The obvious need for a waterproof fixture in the Pacific Northwest only made the task seem more impossible. “We sought one individual light that the site’s scale and layers of canvas suggests – a light with a panoramic beam spread that would change colors automatically,” remembers Schwendinger. The solution to use open-faced HMI fixtures fronted by moving dichroic plates allowed almost infinite color rendition, but strictly limited the color palette of each composition.
“Twice a year the Seattle crew took everything down, performed a week of maintenance, and put everything back,” says Greg Bloxham, Partner and Principal of upLIGHT in New York, system integrator and programmer. “I would estimate it easily cost $30,000 a year to maintain.”
Jump forward to 2017, when Patty Mathieu, venue Production Manager, got the chance to re-equip the project using current LED technology.

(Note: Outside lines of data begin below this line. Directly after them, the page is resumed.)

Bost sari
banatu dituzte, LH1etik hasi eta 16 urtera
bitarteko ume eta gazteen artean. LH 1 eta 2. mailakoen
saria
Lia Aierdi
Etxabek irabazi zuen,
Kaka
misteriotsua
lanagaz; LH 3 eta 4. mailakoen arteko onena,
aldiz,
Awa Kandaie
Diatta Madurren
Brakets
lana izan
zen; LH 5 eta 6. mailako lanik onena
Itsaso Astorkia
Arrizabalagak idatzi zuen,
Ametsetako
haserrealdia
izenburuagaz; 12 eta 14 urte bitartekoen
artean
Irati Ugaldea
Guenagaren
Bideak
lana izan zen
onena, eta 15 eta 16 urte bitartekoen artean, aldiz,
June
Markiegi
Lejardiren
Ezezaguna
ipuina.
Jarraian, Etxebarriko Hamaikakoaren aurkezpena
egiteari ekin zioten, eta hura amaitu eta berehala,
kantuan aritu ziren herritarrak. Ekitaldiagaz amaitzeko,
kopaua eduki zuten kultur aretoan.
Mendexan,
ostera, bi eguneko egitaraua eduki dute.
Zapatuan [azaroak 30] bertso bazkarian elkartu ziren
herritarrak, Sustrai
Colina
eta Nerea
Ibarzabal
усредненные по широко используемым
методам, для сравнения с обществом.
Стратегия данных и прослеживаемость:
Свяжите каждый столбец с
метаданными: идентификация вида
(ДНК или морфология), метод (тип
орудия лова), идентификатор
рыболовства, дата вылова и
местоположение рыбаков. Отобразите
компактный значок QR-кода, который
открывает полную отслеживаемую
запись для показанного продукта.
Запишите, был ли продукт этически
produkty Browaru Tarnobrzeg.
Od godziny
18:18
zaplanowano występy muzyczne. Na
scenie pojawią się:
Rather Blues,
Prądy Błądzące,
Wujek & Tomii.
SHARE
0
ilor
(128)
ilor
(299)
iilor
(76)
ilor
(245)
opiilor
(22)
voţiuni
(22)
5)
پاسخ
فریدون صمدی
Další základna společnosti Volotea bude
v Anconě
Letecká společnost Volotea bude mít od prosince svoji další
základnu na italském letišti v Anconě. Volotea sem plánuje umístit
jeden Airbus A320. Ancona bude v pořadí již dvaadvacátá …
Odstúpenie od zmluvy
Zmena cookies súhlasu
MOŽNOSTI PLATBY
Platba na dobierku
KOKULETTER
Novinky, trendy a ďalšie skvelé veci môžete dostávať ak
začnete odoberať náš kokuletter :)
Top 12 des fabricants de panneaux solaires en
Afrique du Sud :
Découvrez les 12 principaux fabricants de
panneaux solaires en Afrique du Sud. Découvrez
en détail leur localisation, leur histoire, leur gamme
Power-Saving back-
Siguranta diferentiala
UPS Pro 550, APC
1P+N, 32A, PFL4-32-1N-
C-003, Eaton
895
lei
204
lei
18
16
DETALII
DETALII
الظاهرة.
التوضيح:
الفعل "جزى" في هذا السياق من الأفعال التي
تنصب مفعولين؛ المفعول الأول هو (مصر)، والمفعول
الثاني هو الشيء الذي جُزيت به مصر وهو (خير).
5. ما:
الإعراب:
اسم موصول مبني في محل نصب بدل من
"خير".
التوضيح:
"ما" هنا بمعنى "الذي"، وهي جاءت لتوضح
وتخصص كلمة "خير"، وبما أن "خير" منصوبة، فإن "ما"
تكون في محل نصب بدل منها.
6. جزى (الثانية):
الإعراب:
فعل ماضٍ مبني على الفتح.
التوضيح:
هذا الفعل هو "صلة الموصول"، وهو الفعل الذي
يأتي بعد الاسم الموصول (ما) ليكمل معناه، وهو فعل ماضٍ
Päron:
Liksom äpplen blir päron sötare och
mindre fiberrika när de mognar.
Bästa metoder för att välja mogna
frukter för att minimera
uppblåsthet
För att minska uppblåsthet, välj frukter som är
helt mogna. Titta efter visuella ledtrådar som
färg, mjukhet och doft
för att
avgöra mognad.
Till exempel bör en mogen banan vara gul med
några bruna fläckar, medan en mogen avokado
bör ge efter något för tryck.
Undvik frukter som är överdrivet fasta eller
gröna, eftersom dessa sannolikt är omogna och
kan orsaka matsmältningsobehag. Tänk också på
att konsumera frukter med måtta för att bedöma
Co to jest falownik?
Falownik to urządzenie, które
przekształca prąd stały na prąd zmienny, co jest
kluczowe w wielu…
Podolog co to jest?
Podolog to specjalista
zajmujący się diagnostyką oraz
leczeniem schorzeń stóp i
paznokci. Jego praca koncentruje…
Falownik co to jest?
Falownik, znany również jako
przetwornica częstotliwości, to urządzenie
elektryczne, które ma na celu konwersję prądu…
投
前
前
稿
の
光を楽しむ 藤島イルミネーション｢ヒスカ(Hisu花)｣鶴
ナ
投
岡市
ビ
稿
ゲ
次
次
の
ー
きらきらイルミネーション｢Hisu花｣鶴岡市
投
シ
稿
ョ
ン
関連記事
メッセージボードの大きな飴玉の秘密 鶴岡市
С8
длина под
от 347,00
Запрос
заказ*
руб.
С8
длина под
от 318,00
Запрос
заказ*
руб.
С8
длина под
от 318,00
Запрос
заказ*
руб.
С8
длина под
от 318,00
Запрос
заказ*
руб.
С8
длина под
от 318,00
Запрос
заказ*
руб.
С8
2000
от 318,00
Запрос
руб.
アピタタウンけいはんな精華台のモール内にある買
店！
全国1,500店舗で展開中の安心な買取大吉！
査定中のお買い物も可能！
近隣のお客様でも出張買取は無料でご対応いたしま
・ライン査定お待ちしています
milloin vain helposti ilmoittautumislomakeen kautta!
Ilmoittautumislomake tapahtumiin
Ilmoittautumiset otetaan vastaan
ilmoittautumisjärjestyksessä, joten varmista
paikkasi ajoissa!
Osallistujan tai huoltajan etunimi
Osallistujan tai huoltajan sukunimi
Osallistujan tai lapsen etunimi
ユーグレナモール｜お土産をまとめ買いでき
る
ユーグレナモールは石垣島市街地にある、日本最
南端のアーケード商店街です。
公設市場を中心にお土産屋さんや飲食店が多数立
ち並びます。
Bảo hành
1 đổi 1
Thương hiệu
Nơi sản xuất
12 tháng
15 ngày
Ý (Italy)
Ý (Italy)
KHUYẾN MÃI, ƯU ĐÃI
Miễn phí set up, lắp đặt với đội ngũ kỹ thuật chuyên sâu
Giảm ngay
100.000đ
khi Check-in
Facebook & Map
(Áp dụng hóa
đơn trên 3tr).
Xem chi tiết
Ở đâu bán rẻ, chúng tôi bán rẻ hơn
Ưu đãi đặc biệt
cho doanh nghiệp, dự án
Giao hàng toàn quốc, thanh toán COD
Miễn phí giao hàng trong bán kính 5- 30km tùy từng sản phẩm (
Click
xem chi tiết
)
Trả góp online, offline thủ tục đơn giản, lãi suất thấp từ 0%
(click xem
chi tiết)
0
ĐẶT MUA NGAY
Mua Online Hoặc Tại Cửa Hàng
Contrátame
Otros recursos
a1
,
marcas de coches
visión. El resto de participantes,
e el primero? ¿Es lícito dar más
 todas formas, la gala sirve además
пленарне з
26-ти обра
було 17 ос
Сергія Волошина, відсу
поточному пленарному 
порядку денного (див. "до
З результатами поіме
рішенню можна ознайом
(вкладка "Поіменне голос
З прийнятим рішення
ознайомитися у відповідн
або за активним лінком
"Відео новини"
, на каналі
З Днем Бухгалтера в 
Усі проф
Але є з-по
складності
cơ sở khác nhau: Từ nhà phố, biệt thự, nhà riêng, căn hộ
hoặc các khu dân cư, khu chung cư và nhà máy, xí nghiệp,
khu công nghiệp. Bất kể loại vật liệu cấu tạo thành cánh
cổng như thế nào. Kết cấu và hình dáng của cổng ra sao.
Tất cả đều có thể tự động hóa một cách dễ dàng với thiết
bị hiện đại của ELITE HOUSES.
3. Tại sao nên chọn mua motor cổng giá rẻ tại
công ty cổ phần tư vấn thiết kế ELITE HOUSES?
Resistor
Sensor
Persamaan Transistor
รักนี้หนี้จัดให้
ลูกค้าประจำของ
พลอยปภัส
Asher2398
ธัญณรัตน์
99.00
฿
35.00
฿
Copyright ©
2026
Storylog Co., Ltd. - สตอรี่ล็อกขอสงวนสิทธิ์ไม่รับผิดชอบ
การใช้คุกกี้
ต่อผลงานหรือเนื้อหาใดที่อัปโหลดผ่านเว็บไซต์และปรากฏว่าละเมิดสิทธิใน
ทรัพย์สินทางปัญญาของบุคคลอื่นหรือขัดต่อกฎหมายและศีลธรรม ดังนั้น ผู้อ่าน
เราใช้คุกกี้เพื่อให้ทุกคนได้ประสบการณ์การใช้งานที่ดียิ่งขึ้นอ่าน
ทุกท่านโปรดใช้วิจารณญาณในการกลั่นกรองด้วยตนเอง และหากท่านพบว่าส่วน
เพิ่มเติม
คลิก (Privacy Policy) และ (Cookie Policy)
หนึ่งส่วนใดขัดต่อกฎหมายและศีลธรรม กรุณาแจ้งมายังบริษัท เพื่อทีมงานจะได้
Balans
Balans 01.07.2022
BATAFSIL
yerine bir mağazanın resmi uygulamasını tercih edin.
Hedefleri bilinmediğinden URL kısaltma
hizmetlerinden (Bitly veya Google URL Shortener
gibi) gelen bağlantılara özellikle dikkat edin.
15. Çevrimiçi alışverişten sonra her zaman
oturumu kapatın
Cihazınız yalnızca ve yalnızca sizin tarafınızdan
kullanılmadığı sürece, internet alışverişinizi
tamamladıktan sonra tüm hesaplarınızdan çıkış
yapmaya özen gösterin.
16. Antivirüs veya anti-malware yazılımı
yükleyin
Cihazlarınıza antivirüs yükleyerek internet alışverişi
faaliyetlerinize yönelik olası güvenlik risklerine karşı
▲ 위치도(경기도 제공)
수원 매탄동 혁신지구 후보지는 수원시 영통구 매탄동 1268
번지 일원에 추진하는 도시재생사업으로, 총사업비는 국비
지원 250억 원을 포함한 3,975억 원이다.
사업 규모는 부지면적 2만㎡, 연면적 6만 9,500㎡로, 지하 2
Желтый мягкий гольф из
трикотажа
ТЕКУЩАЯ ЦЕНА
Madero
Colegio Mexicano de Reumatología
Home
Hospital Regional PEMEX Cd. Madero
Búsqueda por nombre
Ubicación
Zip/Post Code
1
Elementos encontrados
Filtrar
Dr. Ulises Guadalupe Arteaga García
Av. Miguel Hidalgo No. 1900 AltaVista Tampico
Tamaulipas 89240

Of course, with this opportunity came new challenges. For Mathieu, the ETC Desire D60XT PAR, controlled by a Mosaic Tessera, ticked all the boxes for automated color changing, beam spread, and programmable automation. “The original design was Leni’s unique vision. The new system would be a platform allowing other creative people to put a spin on her idea,” explains Bloxham.
Local lighting designer Randall “Rico” Chiarelli, best known as one of America’s foremost ballet designers, christened the new installation with programming sequences based on the artwork of James Turrell. “He created very slow moving long sequences that are calm, meditative and explore the relationship between dusky daylight and artificial light,” says Mathieu.
Accurate color rendering, that represents the seven different states of consciousness explored by Color Field painters of the 1950s, lies at the heart of Schwendinger’s design. “Leni was very specific in her color choices, to the point where Seattle Center in-house programmer Dominic Iacono wrote custom script to change the color profile of the PAR fixtures from beat-to-beat,” adds Bloxham, using the musical shorthand that defined their workflow. “Leni would explain the concept using colored pencils and graph paper – my job was to program her vision into the Mosaic.”
Now, the nine screens of different sizes are lit by 32 ETC D60XTI outdoor-rated PARs, replacing the original HMI fixtures. The sequences are controlled by a Mosaic Tessera, and the Seattle Center continues to offer lighting artists the chance to realize their own vision. “A designer can suggest a new set of cues and sequences which the house crew can program into Mosaic,” adds Bloxham.
Unlike standard architectural installations where the building is the subject, here color itself is the theme. Schwendinger, who describes herself as a lighting designer and public artist, sought to “offer a theatrical experience to all Seattle Center visitors, whether ticket holders or not – to transport a building’s meaning from inside to outside, for all to experience.”
Looking back on the pre-production process, Mathieu says, “I am not sure this project would have happened without the support from our local ETC Rep, Eden Van Ballegooijen from Pacific Lighting Systems. She provided lights from ETC and other manufacturers for demos, and gave great guidance on the ETC Mosaic control system. Hollywood Lights Seattle office provided the equipment and excellent customer service throughout the process.” Looking to the future she adds, “We love the quality of the light and color rendering so much that, this summer, we will replace original PARs inside our main lobby with more ETC Lustr fixtures, to give us more theatrical color options inside the venue.”
Seattle’s Office of Arts and Culture funded Schwendinger’s design in recognition of her work creating the original Dreaming in Color. The new installation was funded by Seattle’s Office of Sustainability and Environment. Schwendinger is the driving force behind Nighttime Design, a group of artists who believe that we all deserve an exhilarating visual treat from our cities after dark.